**What the task requires:**
Work out how many lines below contain "saltshaker". Provide only the figure.

(Records contained in a dataset)

--*--

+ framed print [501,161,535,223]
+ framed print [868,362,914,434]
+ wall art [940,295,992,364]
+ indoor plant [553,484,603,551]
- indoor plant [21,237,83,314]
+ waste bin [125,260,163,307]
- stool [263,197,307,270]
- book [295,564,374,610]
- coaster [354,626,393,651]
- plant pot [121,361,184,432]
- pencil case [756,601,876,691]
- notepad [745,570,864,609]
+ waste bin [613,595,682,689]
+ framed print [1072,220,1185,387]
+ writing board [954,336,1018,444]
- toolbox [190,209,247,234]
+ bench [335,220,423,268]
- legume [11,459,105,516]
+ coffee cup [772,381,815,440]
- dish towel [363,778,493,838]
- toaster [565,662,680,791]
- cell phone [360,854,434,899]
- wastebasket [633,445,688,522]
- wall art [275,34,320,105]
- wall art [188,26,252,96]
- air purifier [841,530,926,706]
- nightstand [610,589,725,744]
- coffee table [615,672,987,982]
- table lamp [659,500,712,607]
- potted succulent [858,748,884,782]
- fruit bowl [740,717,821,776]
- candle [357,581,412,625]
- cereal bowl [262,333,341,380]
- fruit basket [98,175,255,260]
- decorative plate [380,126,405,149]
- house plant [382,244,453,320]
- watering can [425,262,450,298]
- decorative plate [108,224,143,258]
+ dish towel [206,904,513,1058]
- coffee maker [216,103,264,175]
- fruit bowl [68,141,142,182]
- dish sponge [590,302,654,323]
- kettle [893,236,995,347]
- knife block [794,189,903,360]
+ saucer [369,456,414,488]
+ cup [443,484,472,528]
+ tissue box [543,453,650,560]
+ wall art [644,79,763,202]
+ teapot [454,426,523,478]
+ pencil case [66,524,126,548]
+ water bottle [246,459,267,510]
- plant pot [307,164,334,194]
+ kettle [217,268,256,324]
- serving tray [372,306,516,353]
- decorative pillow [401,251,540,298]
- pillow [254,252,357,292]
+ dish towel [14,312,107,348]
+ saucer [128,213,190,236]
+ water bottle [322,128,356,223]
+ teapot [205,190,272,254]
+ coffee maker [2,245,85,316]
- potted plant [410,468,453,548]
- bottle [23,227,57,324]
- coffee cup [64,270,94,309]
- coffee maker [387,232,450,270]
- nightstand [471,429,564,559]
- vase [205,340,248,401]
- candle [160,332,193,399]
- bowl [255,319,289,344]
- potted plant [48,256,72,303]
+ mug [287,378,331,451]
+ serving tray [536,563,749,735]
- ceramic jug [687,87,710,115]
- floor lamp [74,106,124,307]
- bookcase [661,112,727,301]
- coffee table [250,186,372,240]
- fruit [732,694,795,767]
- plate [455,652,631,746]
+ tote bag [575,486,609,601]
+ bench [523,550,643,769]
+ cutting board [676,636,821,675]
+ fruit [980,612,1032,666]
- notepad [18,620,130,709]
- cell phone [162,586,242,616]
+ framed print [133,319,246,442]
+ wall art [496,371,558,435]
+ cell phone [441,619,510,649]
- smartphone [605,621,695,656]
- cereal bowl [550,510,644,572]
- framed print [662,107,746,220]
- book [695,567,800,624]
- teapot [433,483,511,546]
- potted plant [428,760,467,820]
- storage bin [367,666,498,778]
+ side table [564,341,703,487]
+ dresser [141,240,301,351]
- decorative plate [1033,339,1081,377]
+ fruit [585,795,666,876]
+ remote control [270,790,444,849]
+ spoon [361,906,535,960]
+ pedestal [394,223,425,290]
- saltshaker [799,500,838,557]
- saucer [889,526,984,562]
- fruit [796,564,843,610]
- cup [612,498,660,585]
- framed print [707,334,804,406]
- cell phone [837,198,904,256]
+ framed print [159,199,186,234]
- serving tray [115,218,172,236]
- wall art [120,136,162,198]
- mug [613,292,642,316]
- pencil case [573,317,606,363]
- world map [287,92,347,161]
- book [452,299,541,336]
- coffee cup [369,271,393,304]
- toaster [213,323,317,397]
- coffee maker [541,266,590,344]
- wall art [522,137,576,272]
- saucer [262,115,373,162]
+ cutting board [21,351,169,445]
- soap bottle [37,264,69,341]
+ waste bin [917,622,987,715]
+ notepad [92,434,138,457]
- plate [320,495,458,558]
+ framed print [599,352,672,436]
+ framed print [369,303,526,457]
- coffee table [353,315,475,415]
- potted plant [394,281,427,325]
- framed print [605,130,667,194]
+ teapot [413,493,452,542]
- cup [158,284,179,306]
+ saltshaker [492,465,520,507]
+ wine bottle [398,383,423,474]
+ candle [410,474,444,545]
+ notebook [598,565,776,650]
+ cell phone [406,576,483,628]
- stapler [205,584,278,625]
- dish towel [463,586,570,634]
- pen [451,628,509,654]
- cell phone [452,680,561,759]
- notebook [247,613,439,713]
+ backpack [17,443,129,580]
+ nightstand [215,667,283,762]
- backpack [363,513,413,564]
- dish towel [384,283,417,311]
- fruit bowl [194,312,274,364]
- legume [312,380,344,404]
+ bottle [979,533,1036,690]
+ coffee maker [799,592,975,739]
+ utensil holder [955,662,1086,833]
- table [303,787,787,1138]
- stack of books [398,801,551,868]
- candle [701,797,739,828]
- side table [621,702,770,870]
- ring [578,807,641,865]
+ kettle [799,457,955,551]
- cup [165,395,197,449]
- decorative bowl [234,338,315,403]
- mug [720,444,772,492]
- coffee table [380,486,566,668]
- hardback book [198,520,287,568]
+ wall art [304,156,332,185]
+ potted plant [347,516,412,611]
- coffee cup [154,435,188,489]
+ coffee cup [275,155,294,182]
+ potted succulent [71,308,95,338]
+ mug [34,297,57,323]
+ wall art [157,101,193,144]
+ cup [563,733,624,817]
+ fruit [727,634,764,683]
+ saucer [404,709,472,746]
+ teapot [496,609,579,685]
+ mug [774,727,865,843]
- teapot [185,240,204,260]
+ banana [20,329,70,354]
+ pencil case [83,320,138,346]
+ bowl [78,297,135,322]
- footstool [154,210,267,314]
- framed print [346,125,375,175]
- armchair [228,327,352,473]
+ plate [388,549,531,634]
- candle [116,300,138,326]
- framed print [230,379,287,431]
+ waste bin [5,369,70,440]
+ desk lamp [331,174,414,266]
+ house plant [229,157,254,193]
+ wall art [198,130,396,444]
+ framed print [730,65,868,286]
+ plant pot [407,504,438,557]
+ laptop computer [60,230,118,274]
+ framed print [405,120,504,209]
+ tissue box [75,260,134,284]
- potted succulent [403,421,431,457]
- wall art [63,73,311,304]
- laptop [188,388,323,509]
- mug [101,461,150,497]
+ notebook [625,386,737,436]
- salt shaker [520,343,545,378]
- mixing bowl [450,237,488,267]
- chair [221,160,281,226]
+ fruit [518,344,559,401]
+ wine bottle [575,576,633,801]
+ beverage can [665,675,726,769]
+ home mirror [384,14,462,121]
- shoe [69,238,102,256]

--*--

**Solution to the problem:**
2